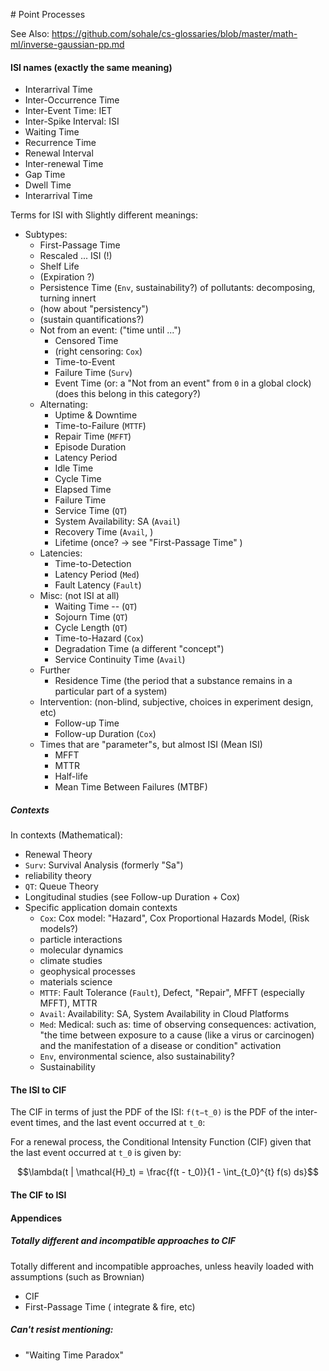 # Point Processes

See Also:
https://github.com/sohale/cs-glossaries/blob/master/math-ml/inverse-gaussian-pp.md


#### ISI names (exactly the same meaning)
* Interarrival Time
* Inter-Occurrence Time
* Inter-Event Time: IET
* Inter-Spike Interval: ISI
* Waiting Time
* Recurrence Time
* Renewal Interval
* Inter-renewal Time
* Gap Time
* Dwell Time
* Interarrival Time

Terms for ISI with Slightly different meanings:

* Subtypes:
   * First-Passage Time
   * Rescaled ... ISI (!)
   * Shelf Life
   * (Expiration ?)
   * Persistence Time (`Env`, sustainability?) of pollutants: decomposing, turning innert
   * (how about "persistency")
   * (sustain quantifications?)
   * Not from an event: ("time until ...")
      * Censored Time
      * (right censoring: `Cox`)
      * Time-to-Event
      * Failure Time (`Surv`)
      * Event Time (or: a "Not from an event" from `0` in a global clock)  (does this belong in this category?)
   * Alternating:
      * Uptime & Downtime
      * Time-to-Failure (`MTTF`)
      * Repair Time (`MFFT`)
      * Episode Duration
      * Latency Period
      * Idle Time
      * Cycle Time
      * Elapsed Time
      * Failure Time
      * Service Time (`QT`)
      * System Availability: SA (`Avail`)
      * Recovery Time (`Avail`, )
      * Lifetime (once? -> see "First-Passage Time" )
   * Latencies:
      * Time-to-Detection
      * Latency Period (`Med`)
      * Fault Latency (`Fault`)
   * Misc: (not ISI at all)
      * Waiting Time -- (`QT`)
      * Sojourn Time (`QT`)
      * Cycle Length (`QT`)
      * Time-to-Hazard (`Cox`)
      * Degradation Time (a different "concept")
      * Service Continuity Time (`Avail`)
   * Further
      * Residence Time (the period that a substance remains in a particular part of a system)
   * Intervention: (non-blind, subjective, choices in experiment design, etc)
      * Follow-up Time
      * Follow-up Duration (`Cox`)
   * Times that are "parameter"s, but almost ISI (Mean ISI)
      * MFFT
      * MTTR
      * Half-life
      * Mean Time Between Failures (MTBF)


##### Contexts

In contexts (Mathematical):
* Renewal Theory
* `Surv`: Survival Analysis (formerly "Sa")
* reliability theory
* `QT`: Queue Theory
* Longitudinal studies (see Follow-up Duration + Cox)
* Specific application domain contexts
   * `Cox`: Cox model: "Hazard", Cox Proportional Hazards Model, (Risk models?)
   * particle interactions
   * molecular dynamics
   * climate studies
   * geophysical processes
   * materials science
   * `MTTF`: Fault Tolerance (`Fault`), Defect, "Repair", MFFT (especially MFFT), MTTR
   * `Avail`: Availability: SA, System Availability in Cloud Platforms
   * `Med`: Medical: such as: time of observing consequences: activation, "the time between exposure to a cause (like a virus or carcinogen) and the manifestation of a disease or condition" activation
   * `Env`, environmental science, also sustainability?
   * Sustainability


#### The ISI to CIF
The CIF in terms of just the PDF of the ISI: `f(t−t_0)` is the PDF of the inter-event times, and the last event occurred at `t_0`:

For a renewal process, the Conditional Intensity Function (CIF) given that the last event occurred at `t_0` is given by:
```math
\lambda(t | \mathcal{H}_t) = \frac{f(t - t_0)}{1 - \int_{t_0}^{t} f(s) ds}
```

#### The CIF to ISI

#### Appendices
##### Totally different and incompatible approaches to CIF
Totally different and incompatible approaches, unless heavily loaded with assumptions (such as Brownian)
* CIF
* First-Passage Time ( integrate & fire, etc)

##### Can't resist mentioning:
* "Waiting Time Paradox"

...

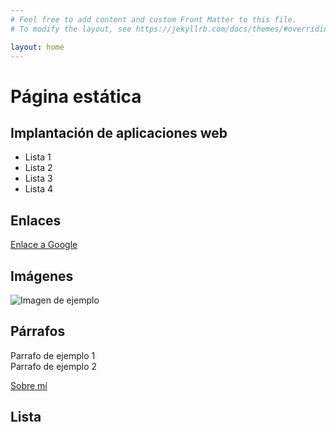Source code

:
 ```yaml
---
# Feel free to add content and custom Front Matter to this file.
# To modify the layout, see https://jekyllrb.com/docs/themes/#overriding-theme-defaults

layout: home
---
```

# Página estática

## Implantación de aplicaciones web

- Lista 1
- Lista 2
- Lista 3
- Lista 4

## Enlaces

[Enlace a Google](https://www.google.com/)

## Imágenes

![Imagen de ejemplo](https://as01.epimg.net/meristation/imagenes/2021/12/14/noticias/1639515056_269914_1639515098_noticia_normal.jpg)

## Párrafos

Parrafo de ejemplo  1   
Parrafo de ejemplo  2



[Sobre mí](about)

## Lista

--

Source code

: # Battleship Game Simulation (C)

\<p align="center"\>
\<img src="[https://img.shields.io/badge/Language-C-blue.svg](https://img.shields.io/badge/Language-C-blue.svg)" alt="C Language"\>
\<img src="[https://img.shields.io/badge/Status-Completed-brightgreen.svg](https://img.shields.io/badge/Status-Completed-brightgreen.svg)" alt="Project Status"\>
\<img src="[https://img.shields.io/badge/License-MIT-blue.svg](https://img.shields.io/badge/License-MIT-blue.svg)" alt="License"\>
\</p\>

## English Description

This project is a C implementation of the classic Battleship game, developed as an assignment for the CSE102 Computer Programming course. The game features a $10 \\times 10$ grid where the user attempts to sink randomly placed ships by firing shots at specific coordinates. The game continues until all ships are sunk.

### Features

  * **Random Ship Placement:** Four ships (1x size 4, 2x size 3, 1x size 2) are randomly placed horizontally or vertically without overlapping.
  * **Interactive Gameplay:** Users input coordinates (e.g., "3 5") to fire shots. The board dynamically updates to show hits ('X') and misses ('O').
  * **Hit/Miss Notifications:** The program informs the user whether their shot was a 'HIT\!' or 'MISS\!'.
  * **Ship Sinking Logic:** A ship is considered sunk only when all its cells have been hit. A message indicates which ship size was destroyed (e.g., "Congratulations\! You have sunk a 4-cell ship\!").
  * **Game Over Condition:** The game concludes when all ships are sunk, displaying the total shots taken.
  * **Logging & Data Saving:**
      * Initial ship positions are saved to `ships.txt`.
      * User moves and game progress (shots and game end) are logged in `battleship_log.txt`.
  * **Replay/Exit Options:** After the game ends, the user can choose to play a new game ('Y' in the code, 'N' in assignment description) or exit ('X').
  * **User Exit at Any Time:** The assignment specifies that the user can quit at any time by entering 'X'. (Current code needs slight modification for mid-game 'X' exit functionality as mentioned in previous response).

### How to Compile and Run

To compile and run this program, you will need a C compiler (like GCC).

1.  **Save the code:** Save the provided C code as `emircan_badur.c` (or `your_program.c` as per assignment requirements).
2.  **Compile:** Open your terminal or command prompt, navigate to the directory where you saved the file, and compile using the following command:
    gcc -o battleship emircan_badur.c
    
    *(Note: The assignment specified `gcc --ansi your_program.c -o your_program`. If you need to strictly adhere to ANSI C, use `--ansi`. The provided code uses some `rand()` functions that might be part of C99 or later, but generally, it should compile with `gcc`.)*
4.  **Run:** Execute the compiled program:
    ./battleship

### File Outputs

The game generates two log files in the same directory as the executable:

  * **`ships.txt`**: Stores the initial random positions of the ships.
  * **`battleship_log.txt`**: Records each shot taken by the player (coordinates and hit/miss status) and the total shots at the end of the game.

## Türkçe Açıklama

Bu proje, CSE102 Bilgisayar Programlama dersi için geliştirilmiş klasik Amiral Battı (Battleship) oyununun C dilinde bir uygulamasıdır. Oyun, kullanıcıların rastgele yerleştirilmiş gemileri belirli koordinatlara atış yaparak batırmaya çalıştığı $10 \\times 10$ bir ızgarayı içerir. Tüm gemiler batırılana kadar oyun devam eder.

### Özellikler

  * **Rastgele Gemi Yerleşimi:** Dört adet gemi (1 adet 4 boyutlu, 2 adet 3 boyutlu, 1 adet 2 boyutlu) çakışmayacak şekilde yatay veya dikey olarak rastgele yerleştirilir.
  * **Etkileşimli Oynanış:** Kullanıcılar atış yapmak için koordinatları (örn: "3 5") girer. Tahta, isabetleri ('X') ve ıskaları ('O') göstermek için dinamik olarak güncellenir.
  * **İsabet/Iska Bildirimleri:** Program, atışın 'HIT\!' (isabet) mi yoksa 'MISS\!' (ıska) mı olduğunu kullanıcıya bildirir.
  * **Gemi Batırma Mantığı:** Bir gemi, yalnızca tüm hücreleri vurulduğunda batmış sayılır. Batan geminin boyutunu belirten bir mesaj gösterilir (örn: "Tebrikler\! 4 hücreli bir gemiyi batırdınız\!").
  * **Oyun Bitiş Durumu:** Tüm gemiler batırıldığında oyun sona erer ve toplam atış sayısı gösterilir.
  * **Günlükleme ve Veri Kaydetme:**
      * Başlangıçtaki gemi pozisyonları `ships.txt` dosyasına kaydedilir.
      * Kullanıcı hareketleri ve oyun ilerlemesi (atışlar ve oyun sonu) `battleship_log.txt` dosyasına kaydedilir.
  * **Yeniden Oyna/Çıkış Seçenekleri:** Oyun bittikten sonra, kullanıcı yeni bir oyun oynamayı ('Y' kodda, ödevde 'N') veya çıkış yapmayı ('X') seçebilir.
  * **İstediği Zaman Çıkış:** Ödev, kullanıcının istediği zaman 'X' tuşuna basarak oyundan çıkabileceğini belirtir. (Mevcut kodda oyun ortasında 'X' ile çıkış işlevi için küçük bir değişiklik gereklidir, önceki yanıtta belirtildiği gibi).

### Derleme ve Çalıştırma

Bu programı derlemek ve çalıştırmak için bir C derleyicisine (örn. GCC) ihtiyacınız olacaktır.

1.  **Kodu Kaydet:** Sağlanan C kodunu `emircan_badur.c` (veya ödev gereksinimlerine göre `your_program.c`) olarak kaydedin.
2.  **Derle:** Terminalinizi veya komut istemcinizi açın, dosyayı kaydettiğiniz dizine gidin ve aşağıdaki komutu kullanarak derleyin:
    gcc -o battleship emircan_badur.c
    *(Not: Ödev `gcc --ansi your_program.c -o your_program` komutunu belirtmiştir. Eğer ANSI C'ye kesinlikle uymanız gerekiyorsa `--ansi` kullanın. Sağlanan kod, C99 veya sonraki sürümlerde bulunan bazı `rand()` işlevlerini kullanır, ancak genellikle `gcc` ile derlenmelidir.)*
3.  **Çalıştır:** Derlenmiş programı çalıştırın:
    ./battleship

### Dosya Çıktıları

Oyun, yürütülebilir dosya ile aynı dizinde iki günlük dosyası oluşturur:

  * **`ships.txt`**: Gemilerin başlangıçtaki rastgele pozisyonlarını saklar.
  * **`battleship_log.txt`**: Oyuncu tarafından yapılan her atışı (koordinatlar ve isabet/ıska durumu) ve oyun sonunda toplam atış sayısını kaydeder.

» PROBLEM DESCRIPTION
From the entries above, collect every line with the string "until" in it.

» COMPLETED TASK
   * Not from an event: ("time until ...")
This project is a C implementation of the classic Battleship game, developed as an assignment for the CSE102 Computer Programming course. The game features a $10 \\times 10$ grid where the user attempts to sink randomly placed ships by firing shots at specific coordinates. The game continues until all ships are sunk.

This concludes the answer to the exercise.